Your home is filled with electronic devices. Blenders, televisions, microwaves, computers, you name it. Guarding those devices from a surge in a storm is important—but what are your options? And what is the difference between a surge protector and a whole house surge protector?
A lightning strike from miles away can send a dangerous surge of electricity into your home, causing irreparable damage to appliances and electronics that are plugged in to outlets. So, what can you do?
You’ve probably heard of a surge protector. They are strips of outlets that help guard appliances and electronics from a surge in a storm. The idea of a whole house surge protector certainly conjures up some curious imagery. If we told you it was a giant trailer-sized surge protector that had to be airlifted in, would you believe us?
It’s actually a small device. So small it can fit in your breaker box. But what do they actually do? Do they really give whole house coverage? There’s debate over the efficiency of a whole house surge protector and whether it actually diverts a surge from reaching the outlets in your home where thousands of dollars’ worth of electronics and appliances are plugged in.
In theory, when excessive voltage passes through the device, which is professionally installed in your breaker box, the surge is instantly diverted to a ground wire instead of reaching the electronics and appliances you have plugged in. This would save you from purchasing dozens of point-of-use surge protectors that plug in to the wall for every room in your home. Sounds good, right?

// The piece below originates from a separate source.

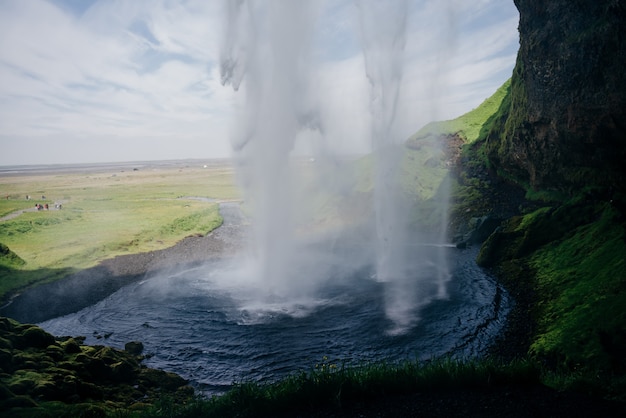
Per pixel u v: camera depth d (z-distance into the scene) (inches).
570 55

The problem is, these devices are often designed to let in surges that don’t reach a certain voltage—surges that can still do damage. A whole house surge protector often won’t kick in until high-enough voltage enters the device.
Bottom line: whole house surge protectors are good for helping to protect your home from a power surge, but they are not a cure-all. Used in conjunction with point-of-use surge protectors, you’ll certainly lower the risk of a surge affecting appliances and electronics—but it’s never guaranteed. We recommend using both a whole house surge protector as well as a point-of-use protector to ensure that you’re home, and all of your gadgets, are safe and secure from Mother Nature’s fury.